» Records to process:
-------------------------

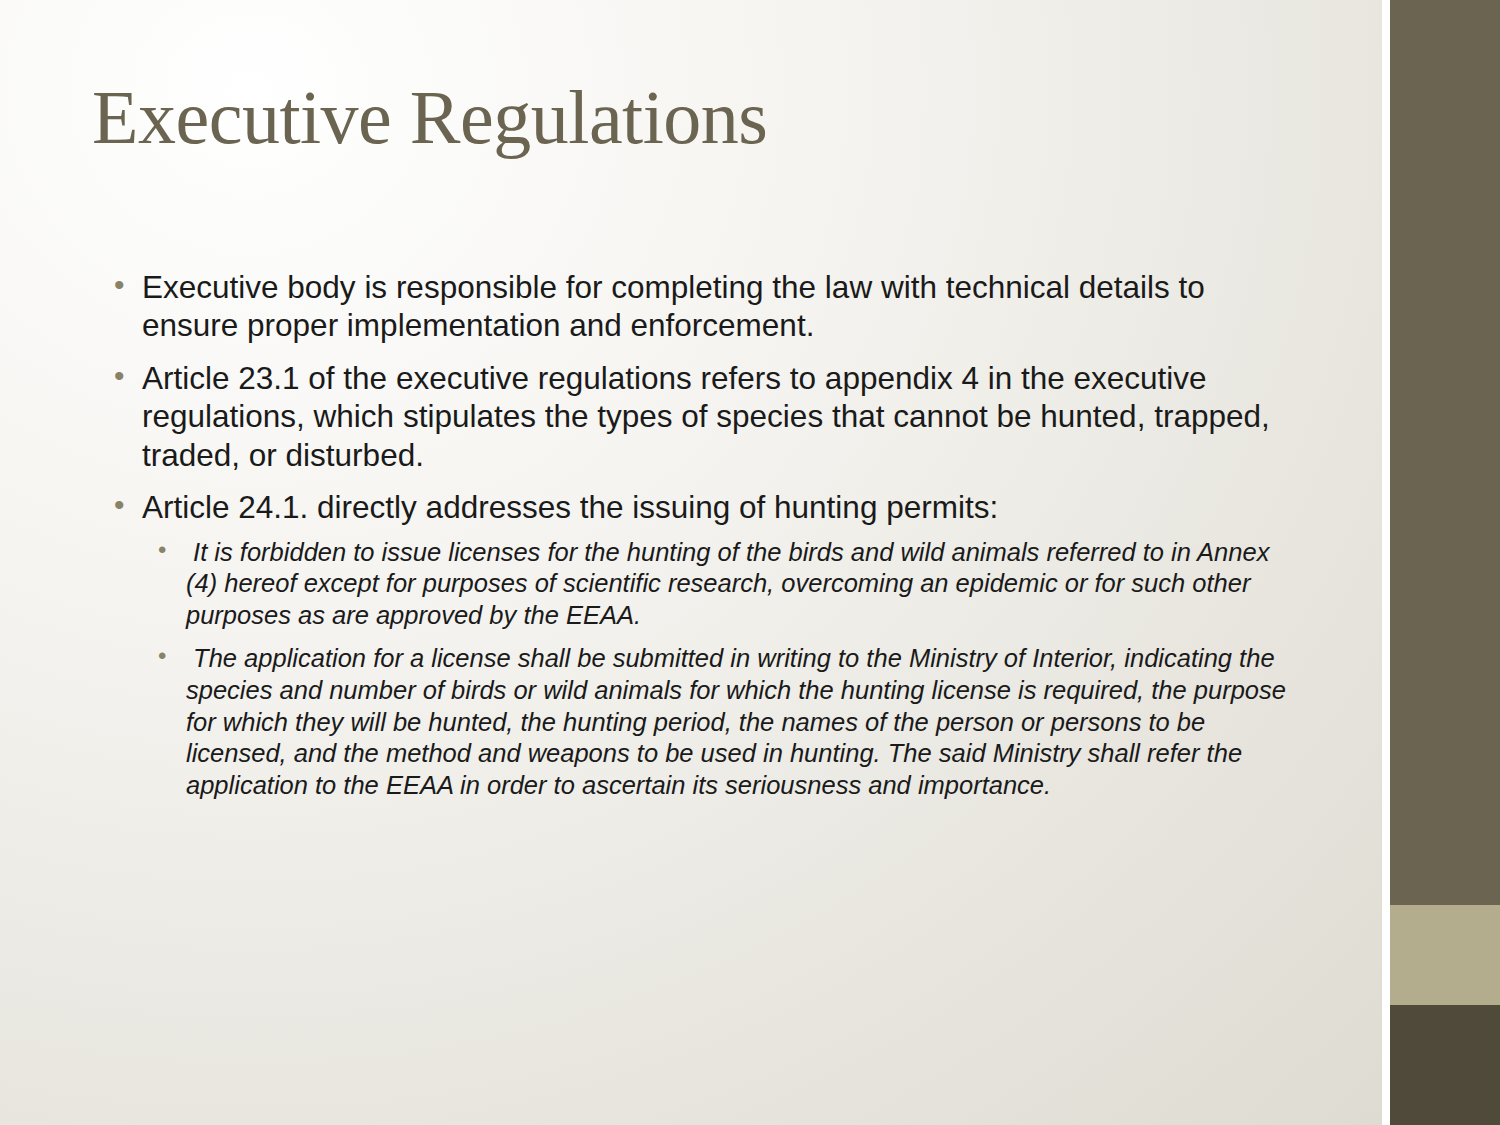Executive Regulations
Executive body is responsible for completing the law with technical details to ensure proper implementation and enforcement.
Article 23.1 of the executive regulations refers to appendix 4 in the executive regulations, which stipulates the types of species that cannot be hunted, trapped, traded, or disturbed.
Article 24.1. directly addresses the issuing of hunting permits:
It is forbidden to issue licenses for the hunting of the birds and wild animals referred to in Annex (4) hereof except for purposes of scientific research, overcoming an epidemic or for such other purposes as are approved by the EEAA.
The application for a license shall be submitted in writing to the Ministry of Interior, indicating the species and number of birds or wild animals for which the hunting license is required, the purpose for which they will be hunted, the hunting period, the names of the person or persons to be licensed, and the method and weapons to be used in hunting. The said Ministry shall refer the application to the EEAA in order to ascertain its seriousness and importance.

-------------------------

» Task directions: Every line from the top of the records above to the line with "Article 24.1. directly", inclusive, should be duplicated exactly, minus the pictures.

» Completed exercise:
Executive Regulations
Executive body is responsible for completing the law with technical details to ensure proper implementation and enforcement.
Article 23.1 of the executive regulations refers to appendix 4 in the executive regulations, which stipulates the types of species that cannot be hunted, trapped, traded, or disturbed.
Article 24.1. directly addresses the issuing of hunting permits:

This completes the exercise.